I wreszcie pan senator Obremski – nie ma go tu w tej chwili – przeczytał ust. 1 z art. 1 Karty praw podstawowych i pytał pana senatora Pocieja, jak on to rozumie, czy w ogóle coś z tego rozumie. No, pan senator nie miał tego przed oczami, a nad tym trzeba trochę posiedzieć, więc chcę wyjaśnić, że ten art. 1 ust. 1 odnosi się wyłącznie do samej karty i mówi, że karta nie rozszerza zdolności Trybunału Sprawiedliwości – ani notabene żadnego sądu lub trybunału Polski – do uznania, że przepisy ustawowe Polski są niezgodne z podstawowymi prawami, wolnościami i zasadami, które są w niej potwierdzone.
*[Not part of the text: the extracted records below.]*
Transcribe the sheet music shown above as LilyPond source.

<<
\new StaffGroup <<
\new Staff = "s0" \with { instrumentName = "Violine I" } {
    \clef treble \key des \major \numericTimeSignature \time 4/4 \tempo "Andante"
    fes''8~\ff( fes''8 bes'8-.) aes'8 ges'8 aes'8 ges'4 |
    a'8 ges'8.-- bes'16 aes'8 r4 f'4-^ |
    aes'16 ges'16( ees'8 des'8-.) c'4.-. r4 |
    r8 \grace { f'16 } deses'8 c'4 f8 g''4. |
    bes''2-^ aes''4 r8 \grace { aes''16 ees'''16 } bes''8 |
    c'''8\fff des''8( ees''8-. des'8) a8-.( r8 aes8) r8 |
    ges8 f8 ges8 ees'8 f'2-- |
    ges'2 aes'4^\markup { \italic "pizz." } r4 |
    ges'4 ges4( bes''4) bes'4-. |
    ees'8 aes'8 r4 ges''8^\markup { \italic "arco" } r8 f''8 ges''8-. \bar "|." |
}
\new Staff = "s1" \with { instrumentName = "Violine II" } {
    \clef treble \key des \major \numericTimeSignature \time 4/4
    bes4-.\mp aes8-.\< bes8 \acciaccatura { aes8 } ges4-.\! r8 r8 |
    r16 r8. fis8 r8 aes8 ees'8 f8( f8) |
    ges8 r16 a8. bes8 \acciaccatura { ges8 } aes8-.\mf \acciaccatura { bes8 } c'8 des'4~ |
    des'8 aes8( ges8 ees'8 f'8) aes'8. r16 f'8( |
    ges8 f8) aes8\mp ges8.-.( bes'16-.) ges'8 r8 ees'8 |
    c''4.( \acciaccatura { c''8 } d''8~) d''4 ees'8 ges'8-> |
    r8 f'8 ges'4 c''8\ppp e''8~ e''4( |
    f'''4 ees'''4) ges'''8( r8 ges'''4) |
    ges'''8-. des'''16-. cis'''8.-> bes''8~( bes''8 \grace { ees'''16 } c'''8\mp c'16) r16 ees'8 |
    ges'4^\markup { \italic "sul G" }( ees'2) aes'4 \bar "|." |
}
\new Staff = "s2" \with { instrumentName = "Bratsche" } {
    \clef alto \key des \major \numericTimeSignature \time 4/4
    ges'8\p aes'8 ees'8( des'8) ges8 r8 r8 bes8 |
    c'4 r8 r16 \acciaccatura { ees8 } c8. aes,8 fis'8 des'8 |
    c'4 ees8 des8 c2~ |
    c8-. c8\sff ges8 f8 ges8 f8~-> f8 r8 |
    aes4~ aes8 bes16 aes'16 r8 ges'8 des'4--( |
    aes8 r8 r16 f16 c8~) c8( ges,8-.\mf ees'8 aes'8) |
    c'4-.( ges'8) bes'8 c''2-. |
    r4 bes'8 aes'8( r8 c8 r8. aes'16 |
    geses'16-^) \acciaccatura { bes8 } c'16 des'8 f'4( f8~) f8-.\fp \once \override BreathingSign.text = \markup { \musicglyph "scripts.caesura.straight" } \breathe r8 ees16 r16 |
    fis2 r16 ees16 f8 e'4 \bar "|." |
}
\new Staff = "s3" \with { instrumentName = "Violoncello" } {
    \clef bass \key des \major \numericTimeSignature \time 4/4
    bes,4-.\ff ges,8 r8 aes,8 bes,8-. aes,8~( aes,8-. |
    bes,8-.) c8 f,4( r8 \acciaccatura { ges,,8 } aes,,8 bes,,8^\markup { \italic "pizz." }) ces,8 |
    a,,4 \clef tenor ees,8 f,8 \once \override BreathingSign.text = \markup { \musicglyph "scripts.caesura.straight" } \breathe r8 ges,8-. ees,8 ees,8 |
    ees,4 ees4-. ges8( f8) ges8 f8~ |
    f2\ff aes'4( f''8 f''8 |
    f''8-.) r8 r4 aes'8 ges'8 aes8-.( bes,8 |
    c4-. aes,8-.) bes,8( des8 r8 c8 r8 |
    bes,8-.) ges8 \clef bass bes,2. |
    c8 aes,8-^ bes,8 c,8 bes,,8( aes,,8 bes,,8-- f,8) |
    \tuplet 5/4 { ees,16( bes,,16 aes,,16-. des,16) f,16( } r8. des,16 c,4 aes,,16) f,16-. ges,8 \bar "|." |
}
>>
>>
Innymi słowy oznacza to, że jeżeli ktoś chce się skarżyć do Trybunału Sprawiedliwości, przywołując kartę… Trybunał nie jest tu kompetentny, a w każdym razie może orzec, że nie jest kompetentny. Ale ktoś może skarżyć, korzystając z innej podstawy, przede wszystkim z podstawy traktatowej. Jeżeli powoła się na traktaty, na odpowiednie artykuły traktatów, to oczywiście może się skarżyć. I tak to dzisiaj się odbywa.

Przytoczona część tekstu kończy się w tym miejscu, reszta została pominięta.